• **Data**
= = = =

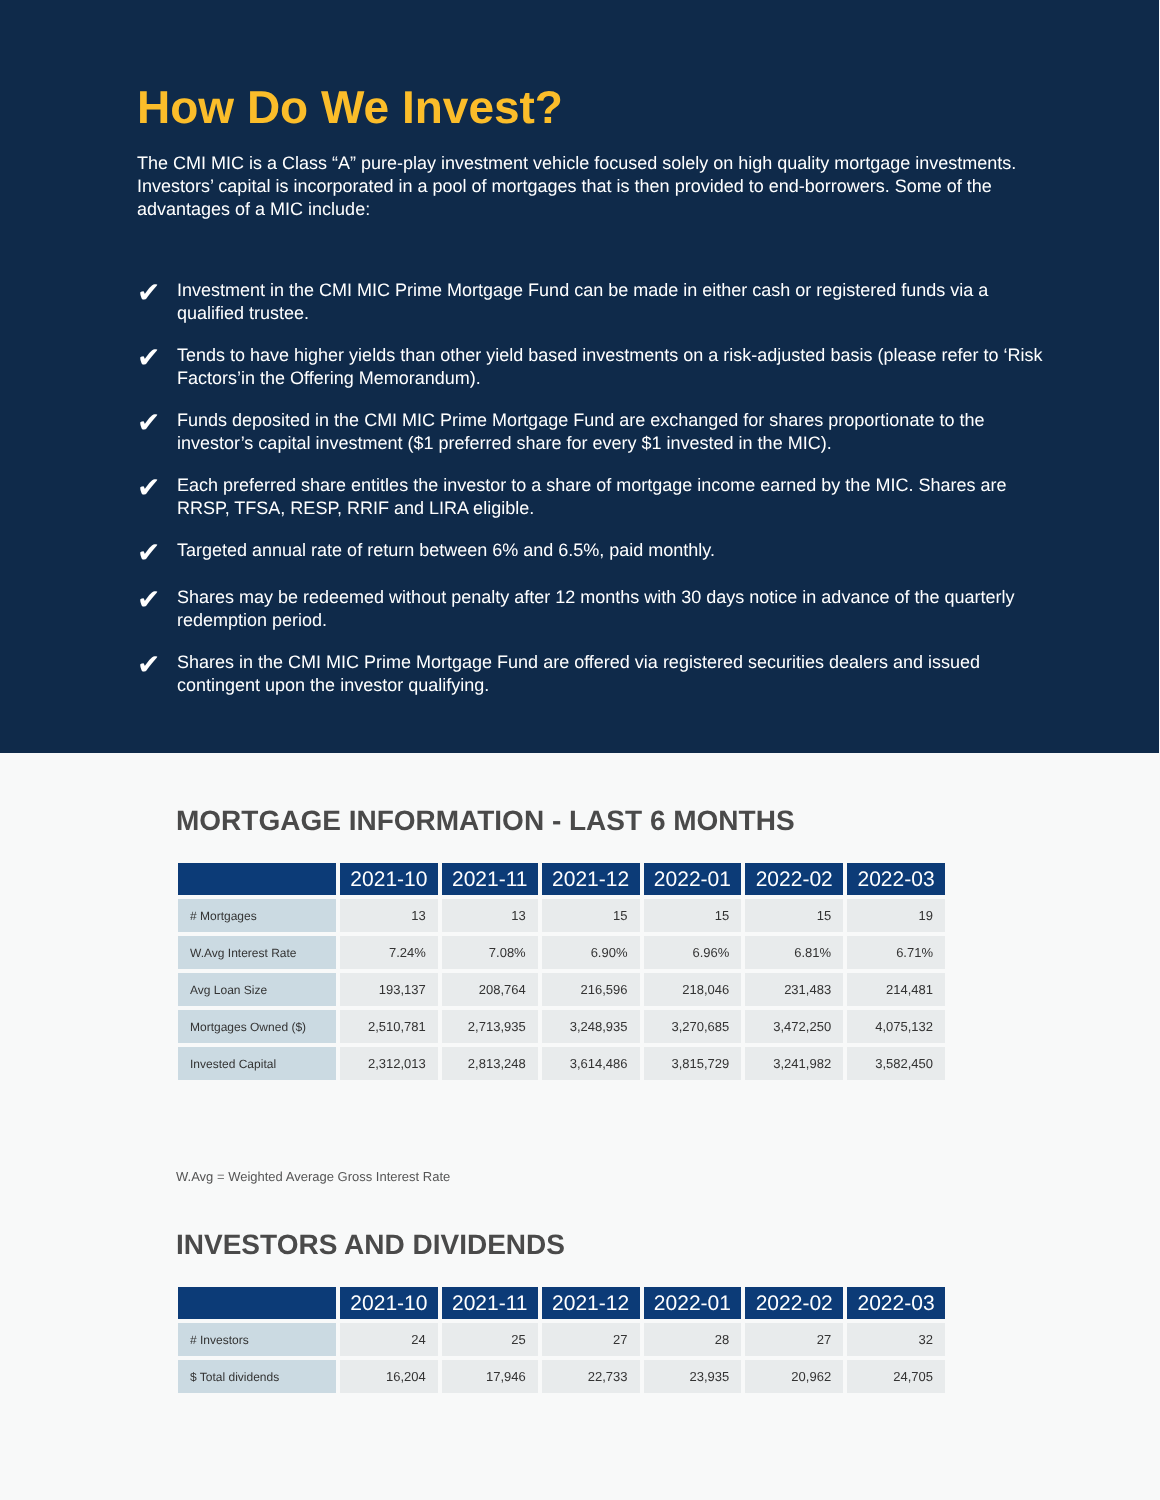How Do We Invest?
The CMI MIC is a Class “A” pure-play investment vehicle focused solely on high quality mortgage investments. Investors’ capital is incorporated in a pool of mortgages that is then provided to end-borrowers. Some of the advantages of a MIC include:
✔ Investment in the CMI MIC Prime Mortgage Fund can be made in either cash or registered funds via a qualified trustee.
✔ Tends to have higher yields than other yield based investments on a risk-adjusted basis (please refer to ‘Risk Factors’in the Offering Memorandum).
✔ Funds deposited in the CMI MIC Prime Mortgage Fund are exchanged for shares proportionate to the investor’s capital investment ($1 preferred share for every $1 invested in the MIC).
✔ Each preferred share entitles the investor to a share of mortgage income earned by the MIC. Shares are RRSP, TFSA, RESP, RRIF and LIRA eligible.
✔ Targeted annual rate of return between 6% and 6.5%, paid monthly.
✔ Shares may be redeemed without penalty after 12 months with 30 days notice in advance of the quarterly redemption period.
✔ Shares in the CMI MIC Prime Mortgage Fund are offered via registered securities dealers and issued contingent upon the investor qualifying.
MORTGAGE INFORMATION - LAST 6 MONTHS
| | 2021-10 | 2021-11 | 2021-12 | 2022-01 | 2022-02 | 2022-03 |
| --- | --- | --- | --- | --- | --- | --- |
| # Mortgages | 13 | 13 | 15 | 15 | 15 | 19 |
| W.Avg Interest Rate | 7.24% | 7.08% | 6.90% | 6.96% | 6.81% | 6.71% |
| Avg Loan Size | 193,137 | 208,764 | 216,596 | 218,046 | 231,483 | 214,481 |
| Mortgages Owned ($) | 2,510,781 | 2,713,935 | 3,248,935 | 3,270,685 | 3,472,250 | 4,075,132 |
| Invested Capital | 2,312,013 | 2,813,248 | 3,614,486 | 3,815,729 | 3,241,982 | 3,582,450 |
W.Avg = Weighted Average Gross Interest Rate
INVESTORS AND DIVIDENDS
| | 2021-10 | 2021-11 | 2021-12 | 2022-01 | 2022-02 | 2022-03 |
| --- | --- | --- | --- | --- | --- | --- |
| # Investors | 24 | 25 | 27 | 28 | 27 | 32 |
| $ Total dividends | 16,204 | 17,946 | 22,733 | 23,935 | 20,962 | 24,705 |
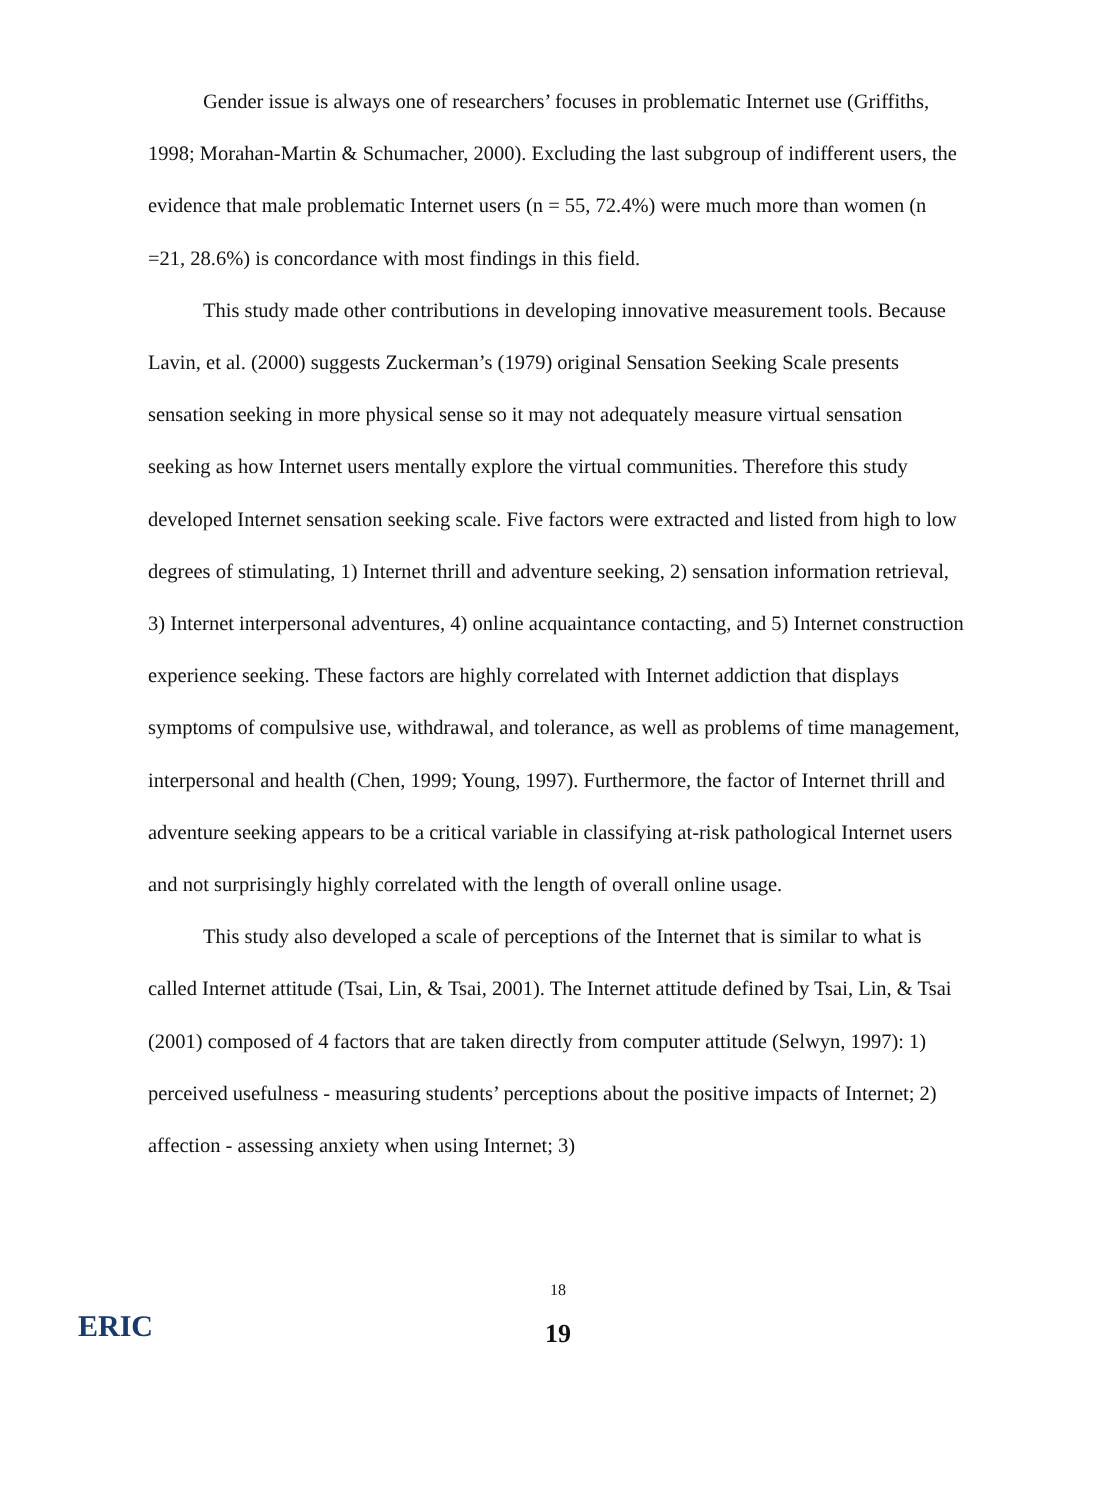Gender issue is always one of researchers’ focuses in problematic Internet use (Griffiths, 1998; Morahan-Martin & Schumacher, 2000). Excluding the last subgroup of indifferent users, the evidence that male problematic Internet users (n = 55, 72.4%) were much more than women (n =21, 28.6%) is concordance with most findings in this field.
This study made other contributions in developing innovative measurement tools. Because Lavin, et al. (2000) suggests Zuckerman’s (1979) original Sensation Seeking Scale presents sensation seeking in more physical sense so it may not adequately measure virtual sensation seeking as how Internet users mentally explore the virtual communities. Therefore this study developed Internet sensation seeking scale. Five factors were extracted and listed from high to low degrees of stimulating, 1) Internet thrill and adventure seeking, 2) sensation information retrieval, 3) Internet interpersonal adventures, 4) online acquaintance contacting, and 5) Internet construction experience seeking. These factors are highly correlated with Internet addiction that displays symptoms of compulsive use, withdrawal, and tolerance, as well as problems of time management, interpersonal and health (Chen, 1999; Young, 1997). Furthermore, the factor of Internet thrill and adventure seeking appears to be a critical variable in classifying at-risk pathological Internet users and not surprisingly highly correlated with the length of overall online usage.
This study also developed a scale of perceptions of the Internet that is similar to what is called Internet attitude (Tsai, Lin, & Tsai, 2001). The Internet attitude defined by Tsai, Lin, & Tsai (2001) composed of 4 factors that are taken directly from computer attitude (Selwyn, 1997): 1) perceived usefulness - measuring students’ perceptions about the positive impacts of Internet; 2) affection - assessing anxiety when using Internet; 3)
18
ERIC
19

= = = =

• **Exercise**
Please set down, exactly and with no pictures, the lines in the entries above starting at the one holding "15 | 15 | 19 |" and ending at the one holding "Gender issue is", ends included.

• **Response below**
| # Mortgages | 13 | 13 | 15 | 15 | 15 | 19 |
| W.Avg Interest Rate | 7.24% | 7.08% | 6.90% | 6.96% | 6.81% | 6.71% |
| Avg Loan Size | 193,137 | 208,764 | 216,596 | 218,046 | 231,483 | 214,481 |
| Mortgages Owned ($) | 2,510,781 | 2,713,935 | 3,248,935 | 3,270,685 | 3,472,250 | 4,075,132 |
| Invested Capital | 2,312,013 | 2,813,248 | 3,614,486 | 3,815,729 | 3,241,982 | 3,582,450 |
W.Avg = Weighted Average Gross Interest Rate
INVESTORS AND DIVIDENDS
| | 2021-10 | 2021-11 | 2021-12 | 2022-01 | 2022-02 | 2022-03 |
| --- | --- | --- | --- | --- | --- | --- |
| # Investors | 24 | 25 | 27 | 28 | 27 | 32 |
| $ Total dividends | 16,204 | 17,946 | 22,733 | 23,935 | 20,962 | 24,705 |
Gender issue is always one of researchers’ focuses in problematic Internet use (Griffiths, 1998; Morahan-Martin & Schumacher, 2000). Excluding the last subgroup of indifferent users, the evidence that male problematic Internet users (n = 55, 72.4%) were much more than women (n =21, 28.6%) is concordance with most findings in this field.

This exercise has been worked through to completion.